In truth, it should have been taken up the previous day, as I ventured to suggest. Then Bettesworth, contemptuously,

"He told me he heared it rainin' this mornin' at three o'clock, and got up to cover his rick over. He'd heared it rainin'. Why, he might ha' bin asleep, an' then that rain would ha' gone down into that rick two foot or more."

That is all. There is no more to tell of the old man's summer, nothing for July and August. But in September we get a glance back to the past harvest, a glance round at the earliest autumn prospects, and a strange suggestion of the first-class importance of these things in the life of country labouring folk. In brief compass, the talk runs rapidly over many points of interest.

September 6.—For if "the fly" was not on our seedling cabbage, as we were inclined to fear, it had certainly ruined sundry sowings of turnips, both in this garden and down there where Bettesworth lived.

"We can't help it," so he philosophized, "and I don't care if we get enough for ourselves, though I should ha' liked to have more." But "Hammond says he's turnips be all spiled, and Porter's brother what lives over here at this cot" (the brother, that is, of Porter, who lives over here), "he bin down to Sussex harvestin' for the same man I worked for so many years. Seven weeks. But then he bin hoein'.... He was tellin' me his master down there sowed hunderd an' twenty acres o' swedes, and never saved twenty of 'em. Fly took 'em all, and he had to drill again with turnips. Swedes, and same with the mangol'.
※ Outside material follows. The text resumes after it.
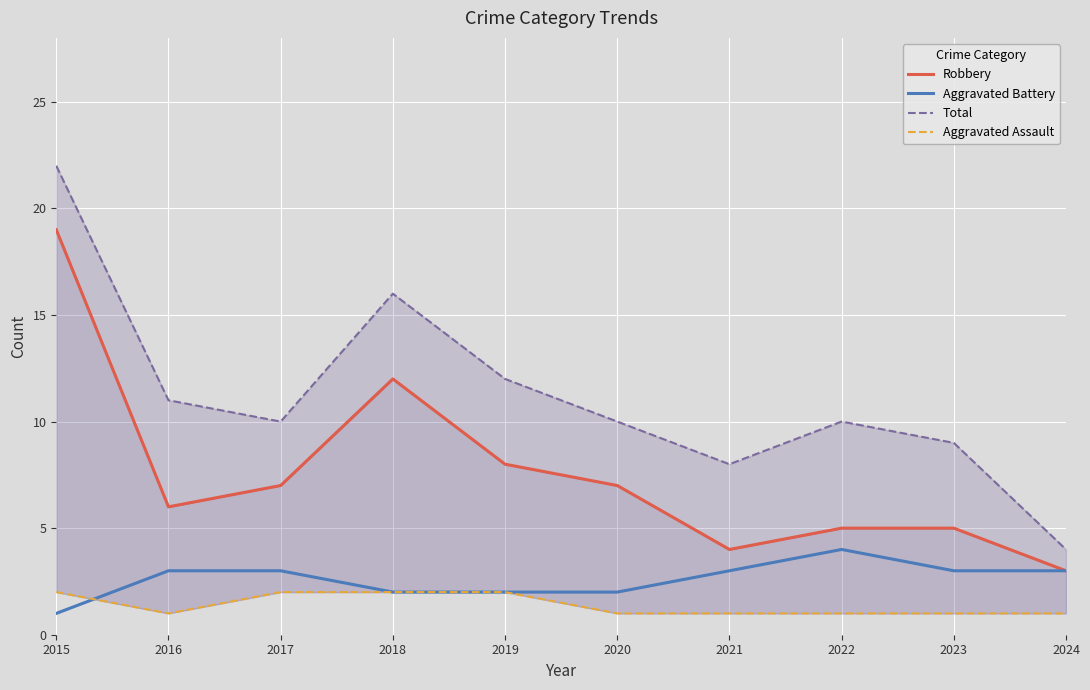

Between which two adjacent categories do Aggravated Assault and Aggravated Battery first intersect?

2015 and 2016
"He says they've had it as hot down there as we have here. But, straw! There was some straw, by all accounts. Young Collison what lives over opposite me was 'long with 'n. Seven weeks he" (which?) "was away, but it seems he had a bit of a miff with his wife, and went off unbeknownst to her. She went to the relievin' officer, and he told her they'd find 'n, if she'd go into the union. He was off harvestin'. He told me o' Sunday he thought 't 'd do her good."

"Who was she?"

"Gal from Reading. He was up that way somewhere for 'leven year, in a brick-works. And she thought very likely as he was gone off into some brick-works again; but he was down in Sussex, harvestin'."

September 21.—Though only two weeks later, there is distinct autumn in the next fragment, and yet perhaps for me only, because of the picture it calls up. I remember a very still Saturday afternoon, a sky curtained by quiet cloud, the air motionless, a grey mist stealing into the lane that leads down into the heart of the valley. Certainly it was an autumn day.

As he always did on Saturdays, Bettesworth had swept up the garden paths with extra care, and on this afternoon had taken the sweepings into the lane, to fill up a rut there. Upon my going out to see him, he chuckled.